-- What is required --
Transcribe word for word the lines below from the line with "left ear: (380, 173)" through the line with "nose: (426, 140)", ends included.

(Keypoint coordinate data)
--- START ---
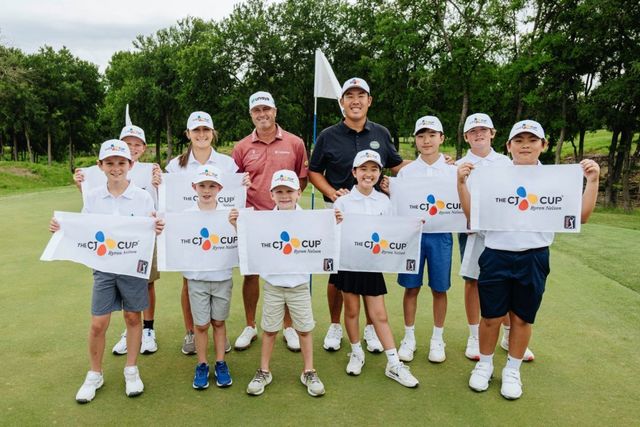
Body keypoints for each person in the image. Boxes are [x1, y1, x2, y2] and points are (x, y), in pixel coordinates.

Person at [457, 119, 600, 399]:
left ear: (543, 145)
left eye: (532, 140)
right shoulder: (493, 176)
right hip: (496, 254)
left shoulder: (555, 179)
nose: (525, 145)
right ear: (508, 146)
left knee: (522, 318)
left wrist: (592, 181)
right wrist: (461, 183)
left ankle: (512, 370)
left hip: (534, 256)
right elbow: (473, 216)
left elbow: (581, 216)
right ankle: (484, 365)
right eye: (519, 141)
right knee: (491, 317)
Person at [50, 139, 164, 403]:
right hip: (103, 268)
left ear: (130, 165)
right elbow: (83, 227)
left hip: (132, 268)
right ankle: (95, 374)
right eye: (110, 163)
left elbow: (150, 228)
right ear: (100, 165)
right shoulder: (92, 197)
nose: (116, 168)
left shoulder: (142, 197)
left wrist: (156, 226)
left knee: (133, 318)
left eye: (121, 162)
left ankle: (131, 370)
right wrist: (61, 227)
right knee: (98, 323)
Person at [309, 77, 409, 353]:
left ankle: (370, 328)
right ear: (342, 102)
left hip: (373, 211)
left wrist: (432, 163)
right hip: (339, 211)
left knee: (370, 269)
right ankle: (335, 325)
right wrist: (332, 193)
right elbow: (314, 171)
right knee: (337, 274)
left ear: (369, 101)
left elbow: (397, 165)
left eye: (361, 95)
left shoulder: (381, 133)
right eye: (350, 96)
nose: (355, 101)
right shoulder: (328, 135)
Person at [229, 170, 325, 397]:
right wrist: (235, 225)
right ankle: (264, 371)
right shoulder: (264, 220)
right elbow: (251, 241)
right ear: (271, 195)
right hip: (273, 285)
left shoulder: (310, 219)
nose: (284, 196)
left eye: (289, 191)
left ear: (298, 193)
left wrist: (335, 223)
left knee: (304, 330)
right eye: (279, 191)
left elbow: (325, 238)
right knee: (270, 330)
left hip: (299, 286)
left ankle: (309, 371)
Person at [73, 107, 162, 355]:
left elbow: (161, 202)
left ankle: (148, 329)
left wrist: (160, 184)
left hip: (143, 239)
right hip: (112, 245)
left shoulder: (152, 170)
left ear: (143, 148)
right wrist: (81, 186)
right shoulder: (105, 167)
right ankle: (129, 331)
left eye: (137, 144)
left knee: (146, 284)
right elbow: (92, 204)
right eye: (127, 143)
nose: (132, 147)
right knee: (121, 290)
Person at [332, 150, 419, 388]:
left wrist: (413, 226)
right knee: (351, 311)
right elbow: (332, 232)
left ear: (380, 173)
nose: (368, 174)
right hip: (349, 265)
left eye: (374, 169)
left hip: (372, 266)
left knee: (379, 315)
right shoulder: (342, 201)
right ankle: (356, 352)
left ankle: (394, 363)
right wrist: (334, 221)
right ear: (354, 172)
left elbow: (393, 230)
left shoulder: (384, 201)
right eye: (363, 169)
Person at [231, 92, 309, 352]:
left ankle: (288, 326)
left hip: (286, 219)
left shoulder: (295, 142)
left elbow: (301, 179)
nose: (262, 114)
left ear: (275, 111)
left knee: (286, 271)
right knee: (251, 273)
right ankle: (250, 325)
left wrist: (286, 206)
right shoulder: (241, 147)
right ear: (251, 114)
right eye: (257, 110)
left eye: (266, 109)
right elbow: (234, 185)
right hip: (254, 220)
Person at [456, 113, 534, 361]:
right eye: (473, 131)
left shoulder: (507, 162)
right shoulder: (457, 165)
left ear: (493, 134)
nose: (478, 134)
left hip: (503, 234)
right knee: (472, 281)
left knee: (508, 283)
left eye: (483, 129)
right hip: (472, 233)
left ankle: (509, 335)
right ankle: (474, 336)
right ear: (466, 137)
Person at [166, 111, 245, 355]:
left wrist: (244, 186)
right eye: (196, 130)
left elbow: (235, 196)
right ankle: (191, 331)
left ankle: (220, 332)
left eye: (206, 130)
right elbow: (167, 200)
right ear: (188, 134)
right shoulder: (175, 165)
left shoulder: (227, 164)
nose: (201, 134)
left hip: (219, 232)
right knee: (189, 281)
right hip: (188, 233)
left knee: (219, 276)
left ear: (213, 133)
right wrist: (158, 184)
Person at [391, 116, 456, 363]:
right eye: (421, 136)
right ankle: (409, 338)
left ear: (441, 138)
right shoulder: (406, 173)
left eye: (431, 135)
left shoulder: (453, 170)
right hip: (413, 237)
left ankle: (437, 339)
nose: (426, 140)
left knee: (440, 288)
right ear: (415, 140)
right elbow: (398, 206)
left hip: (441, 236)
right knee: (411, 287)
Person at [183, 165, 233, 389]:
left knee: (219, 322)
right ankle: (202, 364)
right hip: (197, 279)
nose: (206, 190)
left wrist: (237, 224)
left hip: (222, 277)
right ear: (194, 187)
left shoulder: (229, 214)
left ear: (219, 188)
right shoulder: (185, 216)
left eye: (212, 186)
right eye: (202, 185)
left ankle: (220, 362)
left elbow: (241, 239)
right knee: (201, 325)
--- END ---
--- START ---
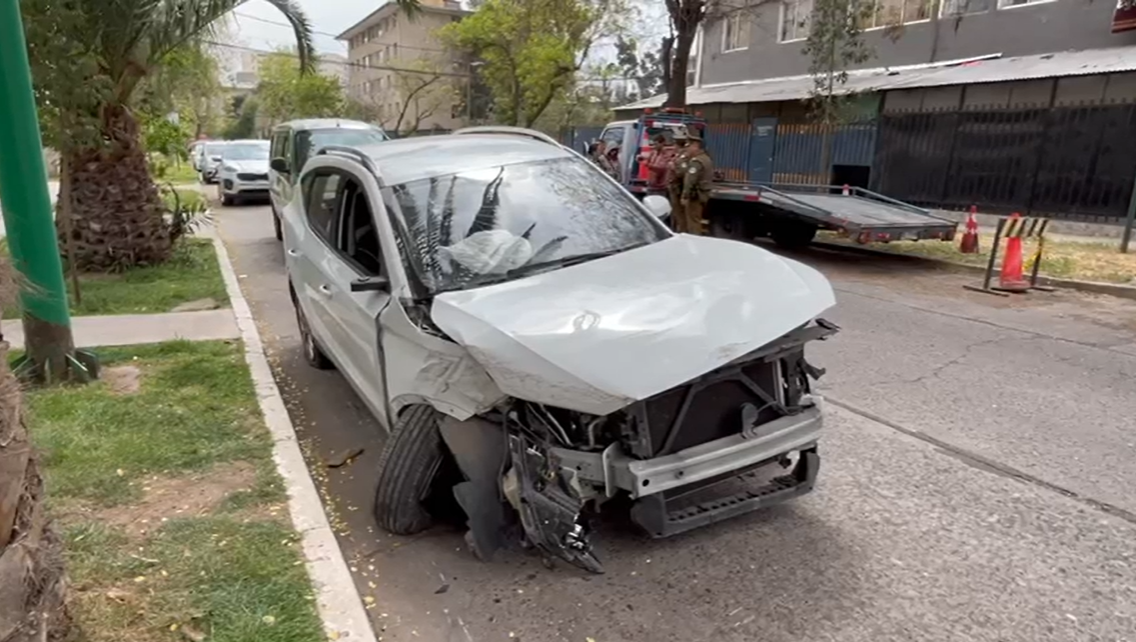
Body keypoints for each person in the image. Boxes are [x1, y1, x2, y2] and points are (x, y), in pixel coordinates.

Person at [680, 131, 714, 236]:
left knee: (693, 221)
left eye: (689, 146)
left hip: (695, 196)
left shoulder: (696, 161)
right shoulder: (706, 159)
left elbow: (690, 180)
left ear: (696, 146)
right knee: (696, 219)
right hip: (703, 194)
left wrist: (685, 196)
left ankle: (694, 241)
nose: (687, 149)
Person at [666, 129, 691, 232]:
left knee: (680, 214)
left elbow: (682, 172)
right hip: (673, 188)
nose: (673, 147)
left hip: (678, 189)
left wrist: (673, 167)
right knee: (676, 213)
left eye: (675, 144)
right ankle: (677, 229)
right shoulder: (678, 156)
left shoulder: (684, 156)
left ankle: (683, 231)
--- END ---
--- START ---
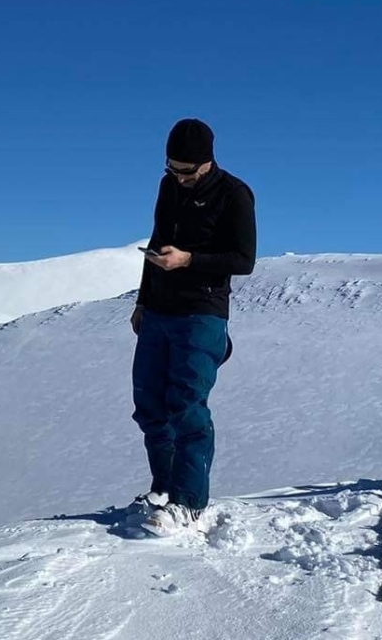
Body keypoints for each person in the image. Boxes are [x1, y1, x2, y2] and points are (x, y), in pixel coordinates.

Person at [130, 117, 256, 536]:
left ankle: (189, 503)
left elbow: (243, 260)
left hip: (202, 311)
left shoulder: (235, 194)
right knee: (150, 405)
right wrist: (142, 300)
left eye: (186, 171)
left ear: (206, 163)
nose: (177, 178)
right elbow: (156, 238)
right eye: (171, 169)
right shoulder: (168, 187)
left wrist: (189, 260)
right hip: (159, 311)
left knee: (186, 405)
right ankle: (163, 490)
--- END ---
-- Exercise response --
left ear: (380, 173)
nose: (368, 174)
right hip: (349, 265)
left eye: (374, 169)
left hip: (372, 266)
left knee: (379, 315)
right shoulder: (342, 201)
right ankle: (356, 352)
left ankle: (394, 363)
right wrist: (334, 221)
right ear: (354, 172)
left elbow: (393, 230)
left shoulder: (384, 201)
right eye: (363, 169)
Person at [231, 92, 309, 352]:
left ankle: (288, 326)
left hip: (286, 219)
left shoulder: (295, 142)
left elbow: (301, 179)
nose: (262, 114)
left ear: (275, 111)
left knee: (286, 271)
right knee: (251, 273)
right ankle: (250, 325)
left wrist: (286, 206)
right shoulder: (241, 147)
right ear: (251, 114)
right eye: (257, 110)
left eye: (266, 109)
right elbow: (234, 185)
right hip: (254, 220)
Person at [456, 113, 534, 361]:
right eye: (473, 131)
left shoulder: (507, 162)
right shoulder: (457, 165)
left ear: (493, 134)
nose: (478, 134)
left hip: (503, 234)
right knee: (472, 281)
left knee: (508, 283)
left eye: (483, 129)
right hip: (472, 233)
left ankle: (509, 335)
right ankle: (474, 336)
right ear: (466, 137)
Person at [166, 111, 245, 355]:
left wrist: (244, 186)
right eye: (196, 130)
left elbow: (235, 196)
right ankle: (191, 331)
left ankle: (220, 332)
left eye: (206, 130)
right elbow: (167, 200)
right ear: (188, 134)
right shoulder: (175, 165)
left shoulder: (227, 164)
nose: (201, 134)
left hip: (219, 232)
right knee: (189, 281)
right hip: (188, 233)
left knee: (219, 276)
left ear: (213, 133)
right wrist: (158, 184)
Person at [391, 116, 456, 363]:
right eye: (421, 136)
right ankle: (409, 338)
left ear: (441, 138)
right shoulder: (406, 173)
left eye: (431, 135)
left shoulder: (453, 170)
right hip: (413, 237)
left ankle: (437, 339)
nose: (426, 140)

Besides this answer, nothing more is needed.